Monday, April 8, 2024

HIGH FLYING BIRD (2019)

Steven Soderbergh, a veritable moviemaking machine, wastes a pretty good idea in this largely overlooked NetFlix streamer.   Or is it scripter Tarell Alvin McCraney, freshly Oscar’d for MOONLIGHT/’16, who blows it, loading up on ersatz Aaron Sorkin ping-pong rhythmed dialogue that comes across as time filler?  Maybe it was the decision to record the whole shebang on a fancy i-Phone which gives a fish-eye lens look to almost every shot no matter how many high-end Manhattan buildings Soderbergh glides us thru.  Oh well, here’s that pretty good idea: a long term pro-basketball strike is hitting everyone in the pocketbook, especially just signed rookies who’ve yet to get on court.  Super agent/NBA powerhouse André Holland figures out a big-time money-raising loophole for him & newbie star clients who have their first checks cut, but still held in escrow and so don’t have to abide by NBA or Players’ Union rulings.  Stage one-on-one face-off matches and sell them like pro boxing prize fights in arenas and streamed on (why not?) NetFlix.  Think of the pent-up demand!  But the business talk is insufferably circuitous (shot in sunny offices that overload that iPhone camera lens and inadvertently silhouette the actors), b-ball action is nil, and the only truly sympathetic/interesting character is the great Bill Duke, a famous retired player who runs a youth sports program.  The film just the sort of thing a die-hard basketball fan might sit thru when a six-month league strike is going on.

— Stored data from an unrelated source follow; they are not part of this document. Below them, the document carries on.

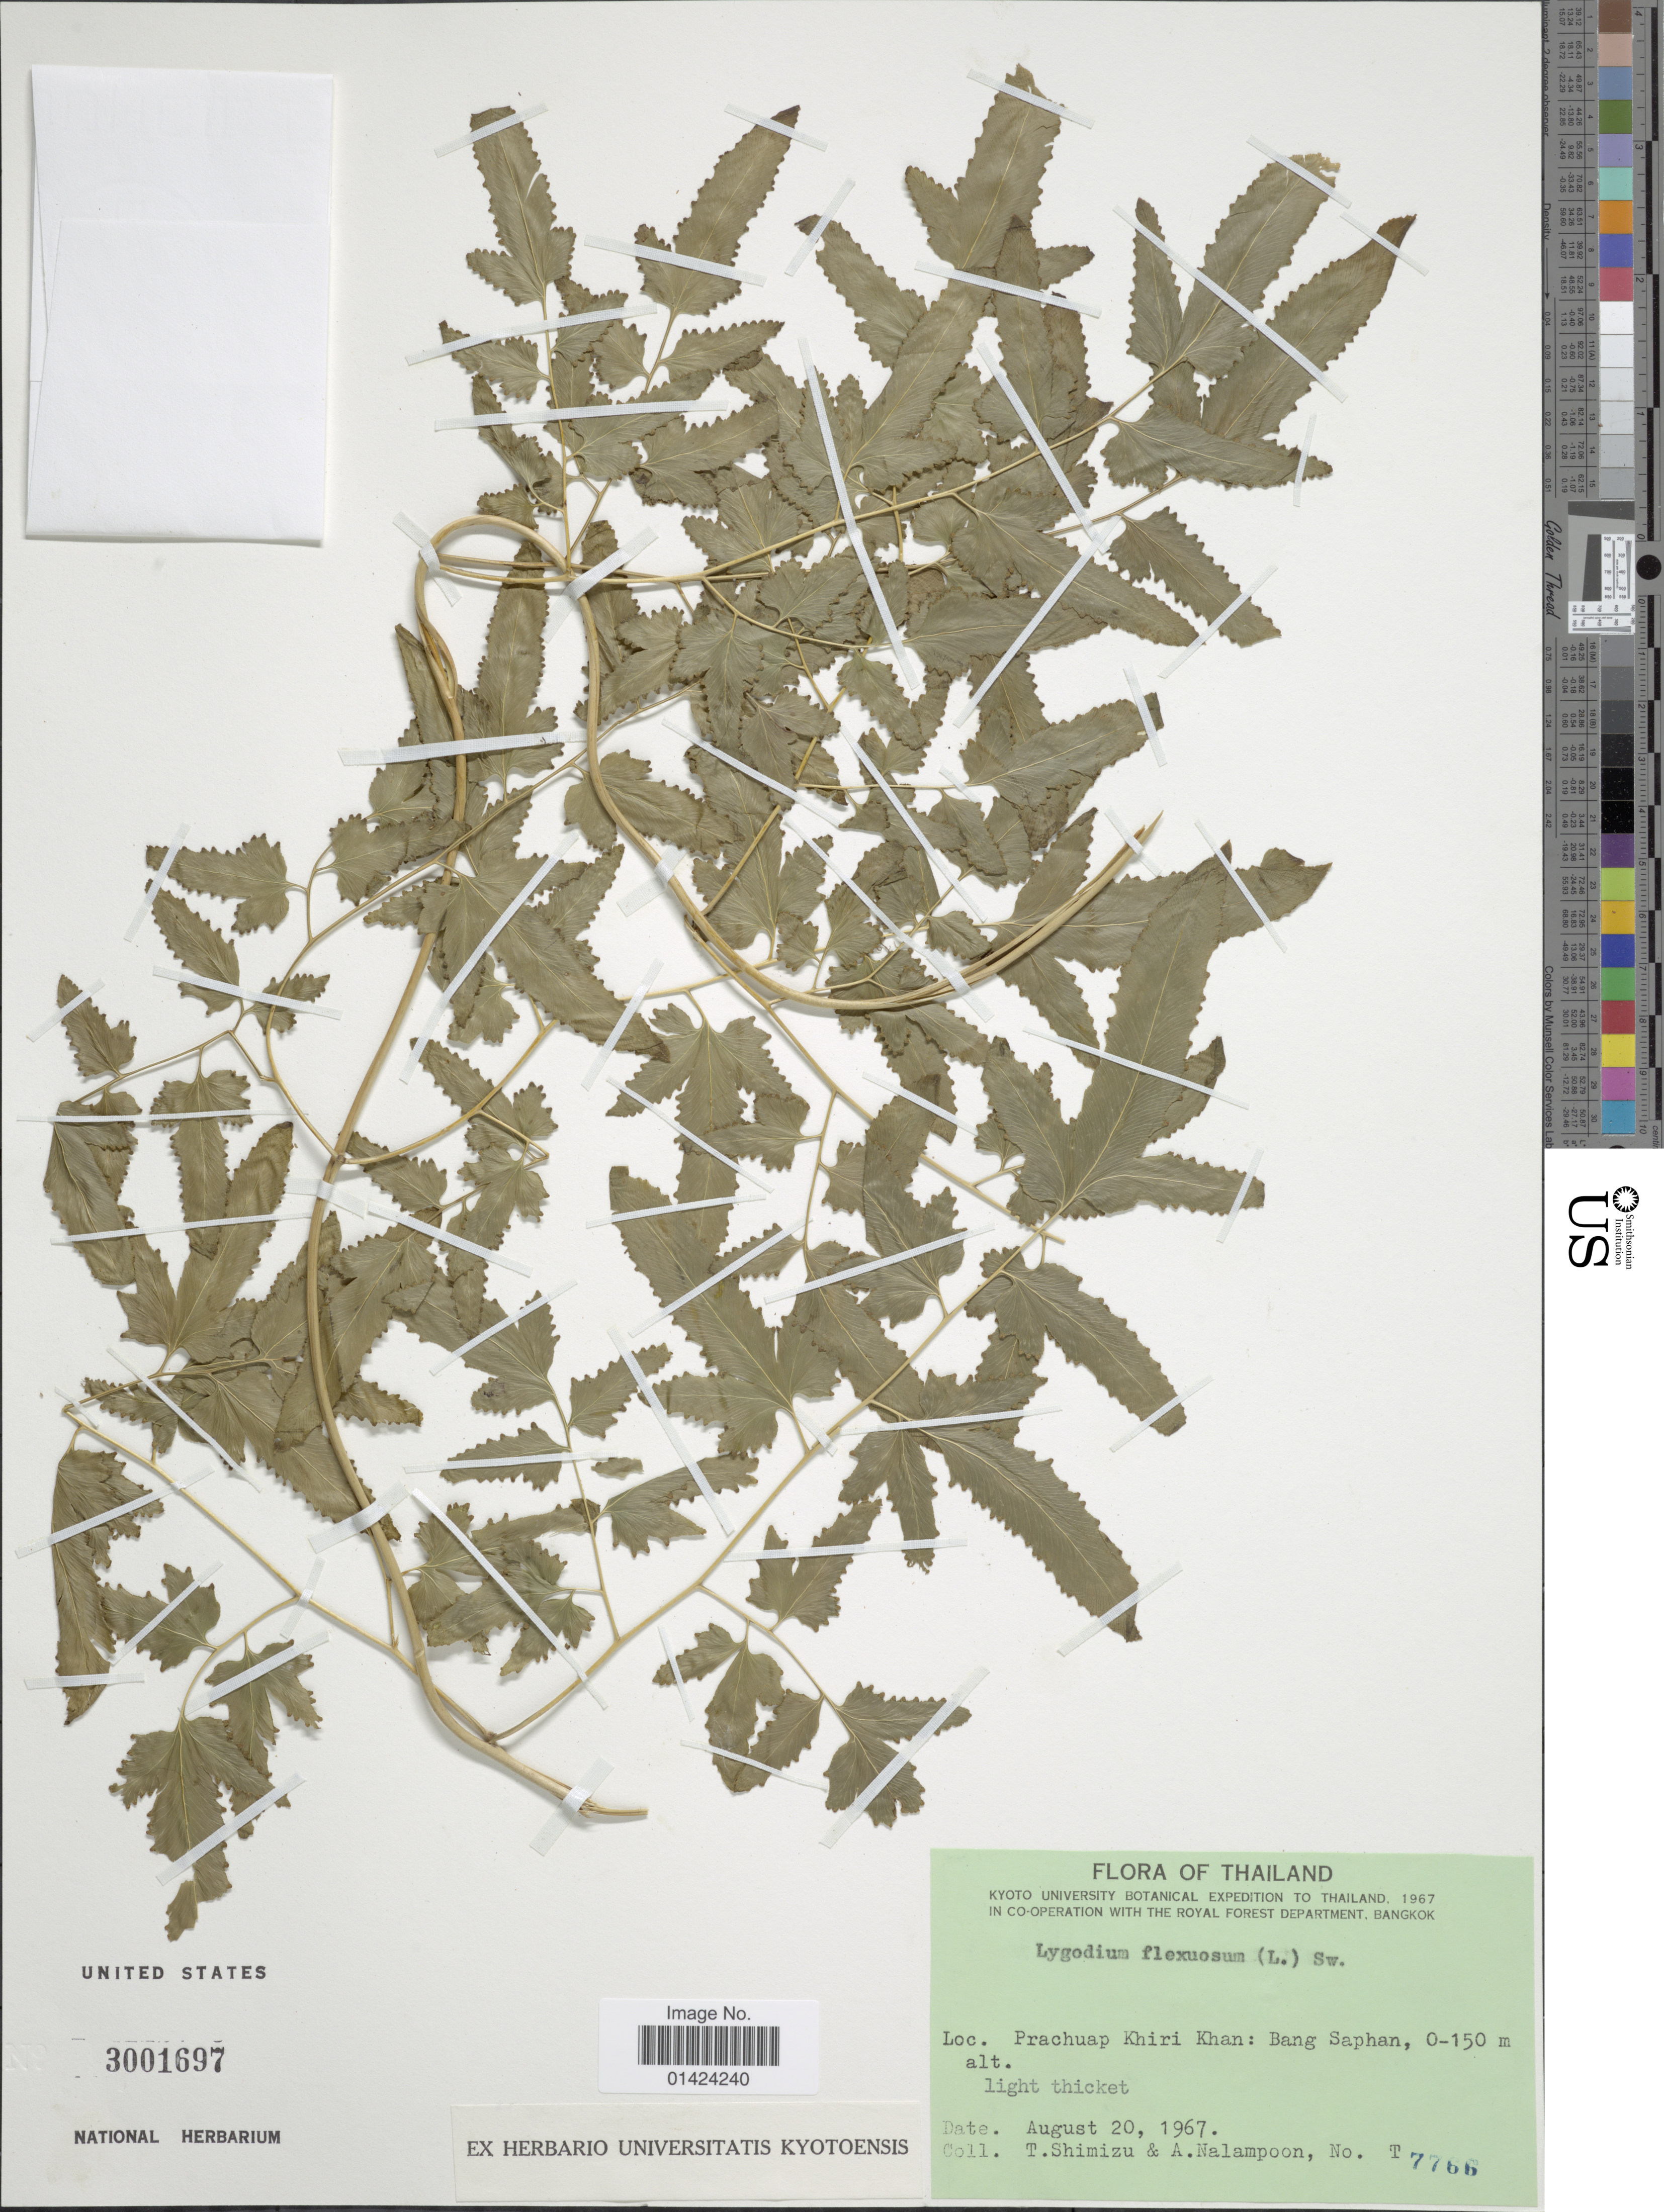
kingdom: Plantae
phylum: Tracheophyta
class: Polypodiopsida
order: Schizaeales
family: Lygodiaceae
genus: Lygodium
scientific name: Lygodium flexuosum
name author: Sw.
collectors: T. Shimizu & A. Nalampoon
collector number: T 7766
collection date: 1967-08-20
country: Thailand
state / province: Prachuap Khiri Khan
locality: Bang Saphan.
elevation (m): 0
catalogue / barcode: US 3001697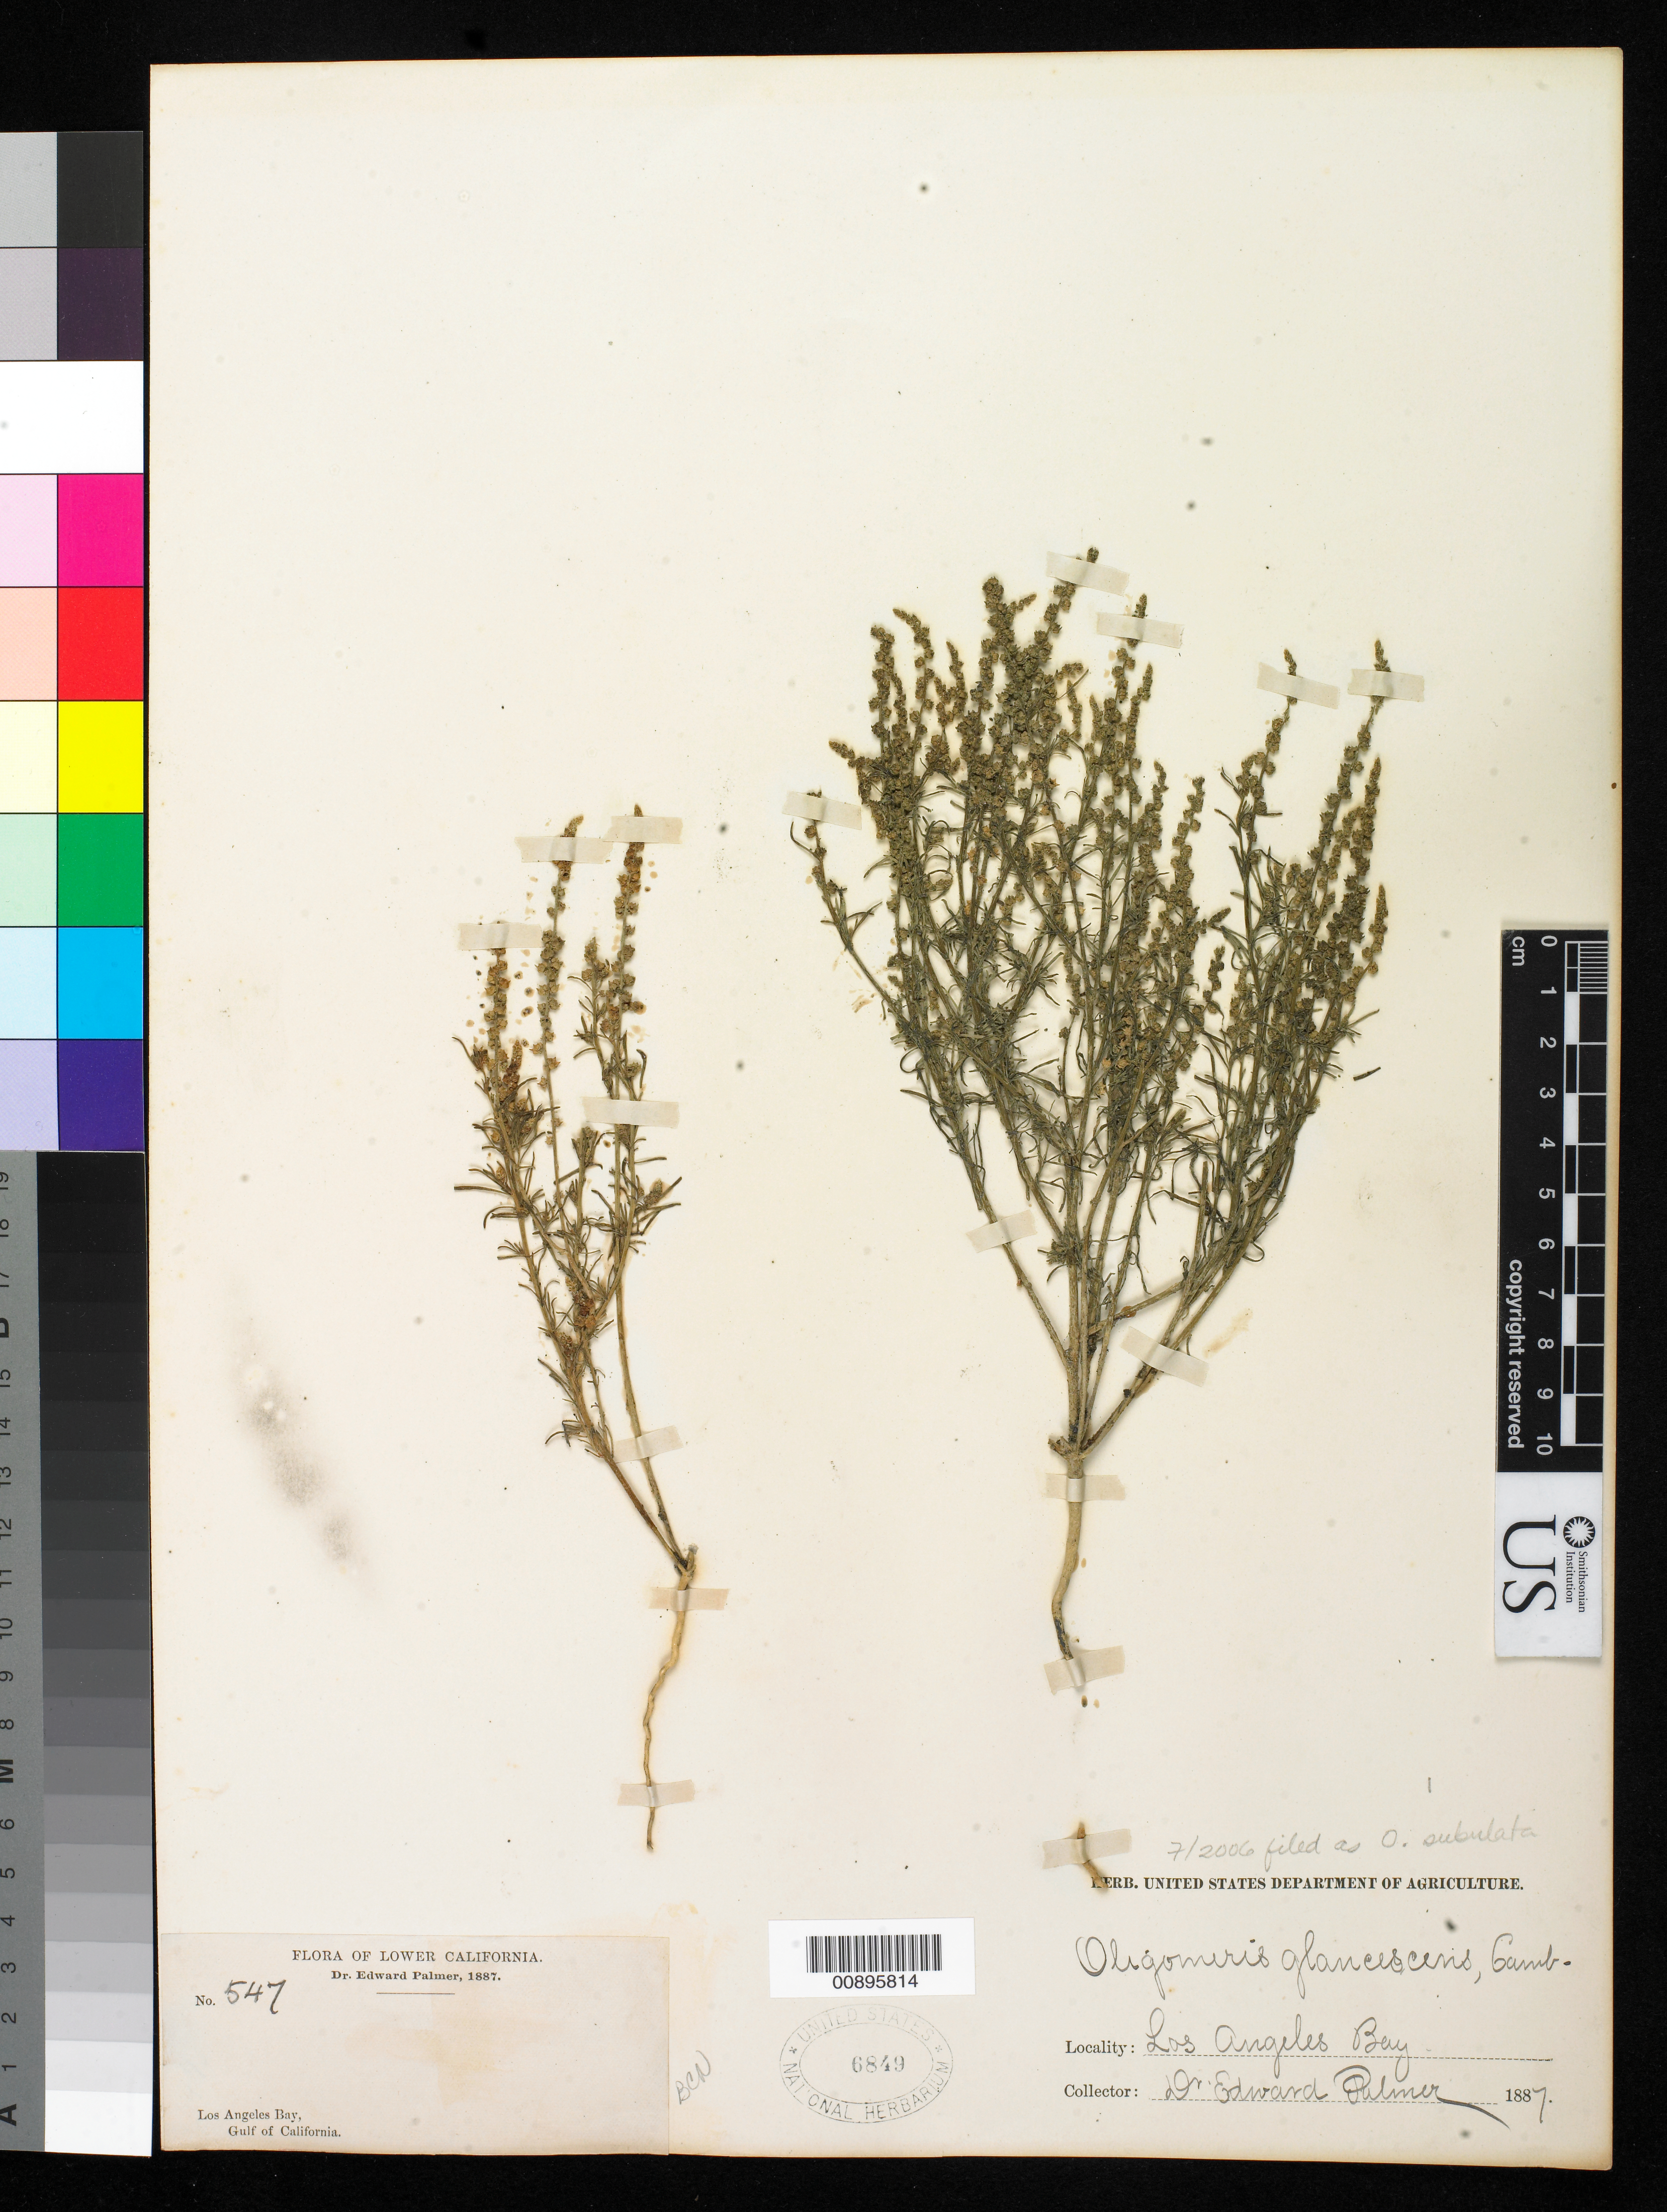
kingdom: Plantae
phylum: Tracheophyta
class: Magnoliopsida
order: Brassicales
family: Resedaceae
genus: Oligomeris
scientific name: Oligomeris subulata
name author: Webb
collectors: E. Palmer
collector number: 547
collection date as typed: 1887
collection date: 1887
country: Mexico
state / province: Baja California Norte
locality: Los Angeles Bay, Gulf of California. Baja California.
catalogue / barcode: US 6849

WATCH THIS, NOT THAT:  *Instead of looking for better Soderbergh, why not look at one of Bill Duke’s more underappreciated films.  Just hitting 80, still actively acting & directing, he’s best known for Urban Crime films and a lot of quality t.v. series work.  But try and find THE KILLING ROOM/’83, an early film made for PBS on the beginnings of the Chicago Meat Workers Union and how racial issues affected things around the WWI era.  Why Duke never gets mentioned as a pioneering Black filmmaker is beyond me.  Maybe he was just too good to need that sort of special pleading.